### Source data:
= = = = = = =

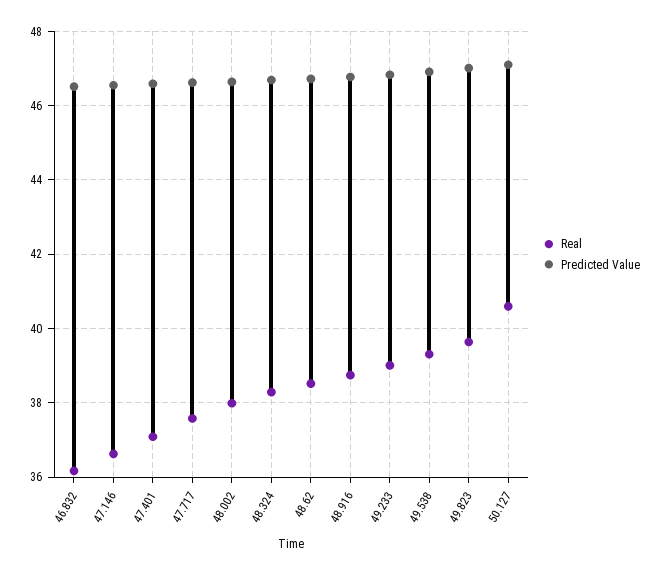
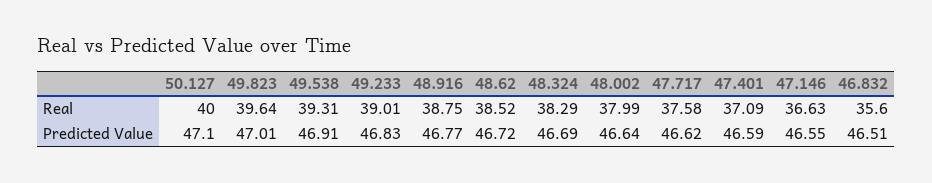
  {
    "Real": {
-     "46.832": 36.2,
+     "46.832": 35.6,
      "47.146": 36.63,
      "47.401": 37.09,
      "47.717": 37.58,
      "48.002": 37.99,
      "48.324": 38.29,
      "48.62": 38.52,
      "48.916": 38.75,
      "49.233": 39.01,
      "49.538": 39.31,
      "49.823": 39.64,
-     "50.127": 40.6
+     "50.127": 40
    },
    "Predicted Value": {
      "46.832": 46.51,
      "47.146": 46.55,
      "47.401": 46.59,
      "47.717": 46.62,
      "48.002": 46.64,
      "48.324": 46.69,
      "48.62": 46.72,
      "48.916": 46.77,
      "49.233": 46.83,
      "49.538": 46.91,
      "49.823": 47.01,
      "50.127": 47.1
    }
  }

= = = = = = =

### Work to be completed:
Return the complete material above exactly, with no picture.

### Answer space:
  {
    "Real": {
-     "46.832": 36.2,
+     "46.832": 35.6,
      "47.146": 36.63,
      "47.401": 37.09,
      "47.717": 37.58,
      "48.002": 37.99,
      "48.324": 38.29,
      "48.62": 38.52,
      "48.916": 38.75,
      "49.233": 39.01,
      "49.538": 39.31,
      "49.823": 39.64,
-     "50.127": 40.6
+     "50.127": 40
    },
    "Predicted Value": {
      "46.832": 46.51,
      "47.146": 46.55,
      "47.401": 46.59,
      "47.717": 46.62,
      "48.002": 46.64,
      "48.324": 46.69,
      "48.62": 46.72,
      "48.916": 46.77,
      "49.233": 46.83,
      "49.538": 46.91,
      "49.823": 47.01,
      "50.127": 47.1
    }
  }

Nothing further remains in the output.